Walking along the abandoned railway track close to my home in Jeziorki, Warsaw, Poland, I could smell creosote, used to preserve the sleepers under the rusting rails. With a whiff of that pungent chemical odour, I suddenly found myself in the back garden of 15 Croft Gardens, Hanwell, London W7, on a sunny summer's day. The wooden fences on both sides of our garden were painted with creosote, and after a fresh application of the tarry fluid.
These days, creosote has been banned from household use by the European Union and the US Environmental Protection Agency, the characteristic smell is now to be sniffed only in industrial situations. So its relative rarity means that when it does drift up my nostrils - the association can only be with my childhood back garden (the front garden fence was brick; the gate painted wood).

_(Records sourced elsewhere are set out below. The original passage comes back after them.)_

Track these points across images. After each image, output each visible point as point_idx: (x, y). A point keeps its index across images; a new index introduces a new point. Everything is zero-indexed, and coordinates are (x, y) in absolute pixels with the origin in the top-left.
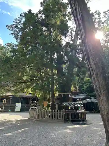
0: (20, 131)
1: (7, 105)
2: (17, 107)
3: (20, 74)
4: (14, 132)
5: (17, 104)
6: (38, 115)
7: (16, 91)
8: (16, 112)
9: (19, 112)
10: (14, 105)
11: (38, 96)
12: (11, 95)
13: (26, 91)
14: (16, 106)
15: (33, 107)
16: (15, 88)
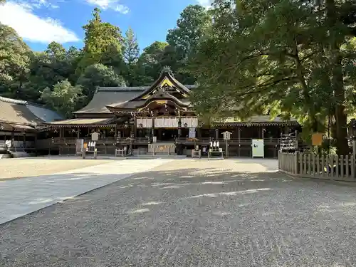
0: (254, 191)
1: (232, 142)
2: (255, 146)
3: (247, 73)
4: (241, 192)
5: (255, 142)
6: (298, 164)
7: (243, 113)
8: (255, 157)
9: (261, 157)
10: (248, 143)
11: (301, 121)
12: (233, 121)
13: (269, 111)
14: (253, 145)
15: (285, 146)
16: (241, 106)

My father propped a long wooden ladder on the fence between our garden and our neighbours at number 13, the Jones. This gave a long one-in-three incline between the top of the fence (about four and half feet) running down to the lawn. My brother and I would use our old baby bath as a roller-coaster ride; we'd pull it to the top of the ladder and slide down. Not particularly dangerous (the worst thing that could have happened was a fall of a few feet on soft grass), but fun; it kept us amused for quite some time.
To my imaginative and historical mind, our pink plastic bath was a battleship sliding down it slipway into the sea. The ladder would be propped up against the fence for much of the summer holidays. And falling to my knees and giving the railway sleepers leading to the former aggregate sidings in Jeziorki brought it all back to me.